There is a beginning of a new wave of self-criticism of those methods in describing those more marginalized in the society. See, for example, here and here. The criticisms reiterate issues that discussed over decades of research.

The first critique involves what parts of populations fail to be covered by the operations of data collection. For example, it is well-documented that country-level censuses tend to miss well-defined subsets of the population. Young children tend not to be reported by adults as members of the household. Transient subpopulations often are missed because they have ambiguous residential locations at any one moment. There is often no effort to enumerate the unhoused population in national censuses.

The measurement techniques used in the surveys sometimes use internet-based platforms. Those populations not well-served by internet connectivity, either because they do not have smart phones or home internet, tend to fall out of the measurement.

The second critique concerns basic concepts applied in surveys, especially those using households as a basic sampling unit. The very concept of “the household” begins to fray at the edges of most societies. The term describes the people who live and eat together in a physical dwelling unit. That simple phrase, “live and eat together,” becomes complicated for certain populations, especially young men, some of whom move among residences over time. They might not consider themselves a member of the household because of the impermanency of their presence. But many surveys use the household as the sampling unit. We tend to fail to measure persons with tenuous ties to any one particular residence.

Another problematic concept affects surveys producing the consumer price index, a basic source of information about inflation of the day-to-day costs of US residents. It measures “consumer units,” a term describing a set of people who share the expenses of housing, food, and other living expenses. Thus, if there is a household with several financially independent people, there could be multiple consumer units within one household unit. As is documented in ethnographic studies, some subcultures in the US pool resources across households. One group of family members at one residence will share income and purchases across them. This possibility is overlooked in price indexes.

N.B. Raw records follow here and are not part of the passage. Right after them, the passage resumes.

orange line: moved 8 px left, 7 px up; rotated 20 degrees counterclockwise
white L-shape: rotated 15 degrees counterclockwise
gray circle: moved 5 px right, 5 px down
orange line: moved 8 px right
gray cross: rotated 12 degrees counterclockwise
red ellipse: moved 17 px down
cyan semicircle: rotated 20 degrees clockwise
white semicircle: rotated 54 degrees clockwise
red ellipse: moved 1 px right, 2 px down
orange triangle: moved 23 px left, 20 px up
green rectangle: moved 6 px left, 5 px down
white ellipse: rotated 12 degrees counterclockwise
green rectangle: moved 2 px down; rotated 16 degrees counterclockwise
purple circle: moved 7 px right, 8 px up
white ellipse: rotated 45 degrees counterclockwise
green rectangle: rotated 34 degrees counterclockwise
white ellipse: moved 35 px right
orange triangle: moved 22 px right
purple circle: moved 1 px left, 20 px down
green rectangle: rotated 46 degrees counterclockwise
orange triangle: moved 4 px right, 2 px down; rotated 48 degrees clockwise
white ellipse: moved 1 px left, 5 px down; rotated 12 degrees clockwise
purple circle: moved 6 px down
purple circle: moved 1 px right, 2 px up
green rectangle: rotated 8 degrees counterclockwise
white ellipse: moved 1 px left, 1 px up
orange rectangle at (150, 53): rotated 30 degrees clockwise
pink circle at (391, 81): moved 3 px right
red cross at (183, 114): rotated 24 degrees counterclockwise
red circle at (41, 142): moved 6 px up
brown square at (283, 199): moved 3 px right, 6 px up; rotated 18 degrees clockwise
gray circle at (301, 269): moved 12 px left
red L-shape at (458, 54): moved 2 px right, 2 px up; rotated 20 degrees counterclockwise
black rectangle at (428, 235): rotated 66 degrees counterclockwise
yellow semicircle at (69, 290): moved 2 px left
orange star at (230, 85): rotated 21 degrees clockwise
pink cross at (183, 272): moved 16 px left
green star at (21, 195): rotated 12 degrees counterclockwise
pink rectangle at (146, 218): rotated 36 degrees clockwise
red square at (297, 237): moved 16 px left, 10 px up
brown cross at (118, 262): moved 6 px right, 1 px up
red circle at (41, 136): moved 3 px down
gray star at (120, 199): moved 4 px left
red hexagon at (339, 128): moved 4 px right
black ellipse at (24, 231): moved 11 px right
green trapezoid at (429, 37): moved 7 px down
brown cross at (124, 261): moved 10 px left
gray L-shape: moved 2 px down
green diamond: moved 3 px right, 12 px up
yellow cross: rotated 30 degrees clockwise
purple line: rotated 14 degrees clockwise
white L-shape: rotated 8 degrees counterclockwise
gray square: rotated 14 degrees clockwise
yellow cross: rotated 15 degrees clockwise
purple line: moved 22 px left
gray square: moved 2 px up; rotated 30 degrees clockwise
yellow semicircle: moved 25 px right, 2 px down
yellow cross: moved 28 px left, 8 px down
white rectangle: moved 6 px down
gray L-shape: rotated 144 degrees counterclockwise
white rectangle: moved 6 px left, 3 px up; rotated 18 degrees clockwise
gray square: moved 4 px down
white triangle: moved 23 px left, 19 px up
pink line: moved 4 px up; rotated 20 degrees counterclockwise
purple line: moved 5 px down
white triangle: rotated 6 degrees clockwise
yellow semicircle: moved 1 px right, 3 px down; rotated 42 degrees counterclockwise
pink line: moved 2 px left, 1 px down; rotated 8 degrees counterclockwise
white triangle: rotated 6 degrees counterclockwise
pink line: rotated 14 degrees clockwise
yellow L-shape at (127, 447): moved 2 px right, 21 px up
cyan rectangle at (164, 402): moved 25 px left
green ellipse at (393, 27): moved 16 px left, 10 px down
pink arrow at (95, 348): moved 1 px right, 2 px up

All of these are well-documented weaknesses of the survey method. When the use of the survey data describes the full population, these weaknesses may be minor, because the populations mismeasured constitute a small portion of the population. When, however, the survey data are used to extract information about these very subpopulations, large problems can arise. Much of the system of national statistical applied to societies are based on assumptions applicable to the majority culture. The system has challenges when users want to extract information about subcultures whose life experiences diverge from that of the majority.

Global experiences have shown that subcultures that feel disenfranchised from the major societal institutions tend to avoid participating in data collections by those institutions. Addressing some of the mismatches between traditional survey methods and the life experiences of those groups, however, will require new ways of proceeding. Bringing those communities into the measurement design process from the beginning, to seek their input into the methods of the measurement, is a sine qua non of progress in this area.